━━ DATA ━━

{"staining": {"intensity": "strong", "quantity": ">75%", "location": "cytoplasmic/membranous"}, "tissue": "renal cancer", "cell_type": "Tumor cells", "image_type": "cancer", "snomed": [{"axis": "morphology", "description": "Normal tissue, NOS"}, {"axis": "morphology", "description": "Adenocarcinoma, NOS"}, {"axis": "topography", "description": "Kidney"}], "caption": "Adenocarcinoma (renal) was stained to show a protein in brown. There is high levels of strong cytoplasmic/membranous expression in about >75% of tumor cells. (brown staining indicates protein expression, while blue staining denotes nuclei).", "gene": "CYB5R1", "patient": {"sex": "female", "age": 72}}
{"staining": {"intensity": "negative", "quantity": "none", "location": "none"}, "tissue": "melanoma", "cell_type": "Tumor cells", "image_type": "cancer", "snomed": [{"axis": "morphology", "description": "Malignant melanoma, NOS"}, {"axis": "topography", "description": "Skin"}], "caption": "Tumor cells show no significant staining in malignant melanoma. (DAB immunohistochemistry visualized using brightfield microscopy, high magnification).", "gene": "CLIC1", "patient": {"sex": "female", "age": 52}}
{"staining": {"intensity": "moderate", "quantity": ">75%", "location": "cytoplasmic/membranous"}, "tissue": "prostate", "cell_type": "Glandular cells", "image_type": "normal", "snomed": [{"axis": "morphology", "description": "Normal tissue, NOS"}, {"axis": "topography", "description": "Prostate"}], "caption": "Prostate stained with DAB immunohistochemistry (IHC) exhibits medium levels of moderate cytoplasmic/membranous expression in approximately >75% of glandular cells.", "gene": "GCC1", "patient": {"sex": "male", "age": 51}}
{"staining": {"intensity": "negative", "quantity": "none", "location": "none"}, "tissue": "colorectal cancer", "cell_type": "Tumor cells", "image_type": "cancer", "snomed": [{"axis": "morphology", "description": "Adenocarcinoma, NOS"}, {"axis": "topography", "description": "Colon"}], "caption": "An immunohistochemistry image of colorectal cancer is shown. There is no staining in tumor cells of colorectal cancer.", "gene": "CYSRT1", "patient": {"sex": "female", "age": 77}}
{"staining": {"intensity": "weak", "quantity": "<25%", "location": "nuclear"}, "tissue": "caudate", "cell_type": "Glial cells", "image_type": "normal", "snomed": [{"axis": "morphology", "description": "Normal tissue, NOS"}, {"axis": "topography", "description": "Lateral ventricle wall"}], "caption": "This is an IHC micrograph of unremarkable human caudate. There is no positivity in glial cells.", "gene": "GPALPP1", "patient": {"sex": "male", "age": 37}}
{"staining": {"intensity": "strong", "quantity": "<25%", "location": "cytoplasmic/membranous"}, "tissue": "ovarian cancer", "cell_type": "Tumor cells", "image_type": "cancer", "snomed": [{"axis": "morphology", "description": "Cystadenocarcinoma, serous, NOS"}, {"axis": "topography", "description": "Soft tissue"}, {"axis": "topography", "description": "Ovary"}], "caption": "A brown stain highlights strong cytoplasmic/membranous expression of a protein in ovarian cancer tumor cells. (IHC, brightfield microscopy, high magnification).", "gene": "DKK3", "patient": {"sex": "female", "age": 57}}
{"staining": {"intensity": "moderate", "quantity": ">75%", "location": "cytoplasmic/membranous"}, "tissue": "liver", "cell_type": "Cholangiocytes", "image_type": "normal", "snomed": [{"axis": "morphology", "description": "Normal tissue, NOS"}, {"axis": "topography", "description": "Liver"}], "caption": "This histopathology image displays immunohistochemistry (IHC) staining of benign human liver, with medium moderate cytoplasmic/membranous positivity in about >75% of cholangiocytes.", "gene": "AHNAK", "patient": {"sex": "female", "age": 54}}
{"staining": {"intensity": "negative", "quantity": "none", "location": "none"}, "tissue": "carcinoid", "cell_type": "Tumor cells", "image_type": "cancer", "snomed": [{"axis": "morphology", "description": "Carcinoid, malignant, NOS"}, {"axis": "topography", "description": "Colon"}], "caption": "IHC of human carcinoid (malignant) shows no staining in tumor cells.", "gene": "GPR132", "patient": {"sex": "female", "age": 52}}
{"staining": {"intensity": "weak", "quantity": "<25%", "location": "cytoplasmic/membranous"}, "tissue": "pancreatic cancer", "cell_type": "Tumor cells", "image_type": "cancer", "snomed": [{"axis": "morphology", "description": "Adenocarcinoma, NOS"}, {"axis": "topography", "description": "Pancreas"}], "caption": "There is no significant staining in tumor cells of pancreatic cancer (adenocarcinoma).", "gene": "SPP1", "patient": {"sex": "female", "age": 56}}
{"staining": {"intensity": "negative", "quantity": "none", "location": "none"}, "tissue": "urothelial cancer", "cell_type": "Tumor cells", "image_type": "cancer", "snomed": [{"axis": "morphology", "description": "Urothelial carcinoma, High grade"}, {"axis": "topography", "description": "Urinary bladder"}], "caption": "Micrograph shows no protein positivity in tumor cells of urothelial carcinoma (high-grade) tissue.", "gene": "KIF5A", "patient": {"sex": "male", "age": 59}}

━━━

WHAT NEEDS TO BE DONE ▸ Would you repeat each line above exactly as it stands?

TASK RESULT ▸
{"staining": {"intensity": "strong", "quantity": ">75%", "location": "cytoplasmic/membranous"}, "tissue": "renal cancer", "cell_type": "Tumor cells", "image_type": "cancer", "snomed": [{"axis": "morphology", "description": "Normal tissue, NOS"}, {"axis": "morphology", "description": "Adenocarcinoma, NOS"}, {"axis": "topography", "description": "Kidney"}], "caption": "Adenocarcinoma (renal) was stained to show a protein in brown. There is high levels of strong cytoplasmic/membranous expression in about >75% of tumor cells. (brown staining indicates protein expression, while blue staining denotes nuclei).", "gene": "CYB5R1", "patient": {"sex": "female", "age": 72}}
{"staining": {"intensity": "negative", "quantity": "none", "location": "none"}, "tissue": "melanoma", "cell_type": "Tumor cells", "image_type": "cancer", "snomed": [{"axis": "morphology", "description": "Malignant melanoma, NOS"}, {"axis": "topography", "description": "Skin"}], "caption": "Tumor cells show no significant staining in malignant melanoma. (DAB immunohistochemistry visualized using brightfield microscopy, high magnification).", "gene": "CLIC1", "patient": {"sex": "female", "age": 52}}
{"staining": {"intensity": "moderate", "quantity": ">75%", "location": "cytoplasmic/membranous"}, "tissue": "prostate", "cell_type": "Glandular cells", "image_type": "normal", "snomed": [{"axis": "morphology", "description": "Normal tissue, NOS"}, {"axis": "topography", "description": "Prostate"}], "caption": "Prostate stained with DAB immunohistochemistry (IHC) exhibits medium levels of moderate cytoplasmic/membranous expression in approximately >75% of glandular cells.", "gene": "GCC1", "patient": {"sex": "male", "age": 51}}
{"staining": {"intensity": "negative", "quantity": "none", "location": "none"}, "tissue": "colorectal cancer", "cell_type": "Tumor cells", "image_type": "cancer", "snomed": [{"axis": "morphology", "description": "Adenocarcinoma, NOS"}, {"axis": "topography", "description": "Colon"}], "caption": "An immunohistochemistry image of colorectal cancer is shown. There is no staining in tumor cells of colorectal cancer.", "gene": "CYSRT1", "patient": {"sex": "female", "age": 77}}
{"staining": {"intensity": "weak", "quantity": "<25%", "location": "nuclear"}, "tissue": "caudate", "cell_type": "Glial cells", "image_type": "normal", "snomed": [{"axis": "morphology", "description": "Normal tissue, NOS"}, {"axis": "topography", "description": "Lateral ventricle wall"}], "caption": "This is an IHC micrograph of unremarkable human caudate. There is no positivity in glial cells.", "gene": "GPALPP1", "patient": {"sex": "male", "age": 37}}
{"staining": {"intensity": "strong", "quantity": "<25%", "location": "cytoplasmic/membranous"}, "tissue": "ovarian cancer", "cell_type": "Tumor cells", "image_type": "cancer", "snomed": [{"axis": "morphology", "description": "Cystadenocarcinoma, serous, NOS"}, {"axis": "topography", "description": "Soft tissue"}, {"axis": "topography", "description": "Ovary"}], "caption": "A brown stain highlights strong cytoplasmic/membranous expression of a protein in ovarian cancer tumor cells. (IHC, brightfield microscopy, high magnification).", "gene": "DKK3", "patient": {"sex": "female", "age": 57}}
{"staining": {"intensity": "moderate", "quantity": ">75%", "location": "cytoplasmic/membranous"}, "tissue": "liver", "cell_type": "Cholangiocytes", "image_type": "normal", "snomed": [{"axis": "morphology", "description": "Normal tissue, NOS"}, {"axis": "topography", "description": "Liver"}], "caption": "This histopathology image displays immunohistochemistry (IHC) staining of benign human liver, with medium moderate cytoplasmic/membranous positivity in about >75% of cholangiocytes.", "gene": "AHNAK", "patient": {"sex": "female", "age": 54}}
{"staining": {"intensity": "negative", "quantity": "none", "location": "none"}, "tissue": "carcinoid", "cell_type": "Tumor cells", "image_type": "cancer", "snomed": [{"axis": "morphology", "description": "Carcinoid, malignant, NOS"}, {"axis": "topography", "description": "Colon"}], "caption": "IHC of human carcinoid (malignant) shows no staining in tumor cells.", "gene": "GPR132", "patient": {"sex": "female", "age": 52}}
{"staining": {"intensity": "weak", "quantity": "<25%", "location": "cytoplasmic/membranous"}, "tissue": "pancreatic cancer", "cell_type": "Tumor cells", "image_type": "cancer", "snomed": [{"axis": "morphology", "description": "Adenocarcinoma, NOS"}, {"axis": "topography", "description": "Pancreas"}], "caption": "There is no significant staining in tumor cells of pancreatic cancer (adenocarcinoma).", "gene": "SPP1", "patient": {"sex": "female", "age": 56}}
{"staining": {"intensity": "negative", "quantity": "none", "location": "none"}, "tissue": "urothelial cancer", "cell_type": "Tumor cells", "image_type": "cancer", "snomed": [{"axis": "morphology", "description": "Urothelial carcinoma, High grade"}, {"axis": "topography", "description": "Urinary bladder"}], "caption": "Micrograph shows no protein positivity in tumor cells of urothelial carcinoma (high-grade) tissue.", "gene": "KIF5A", "patient": {"sex": "male", "age": 59}}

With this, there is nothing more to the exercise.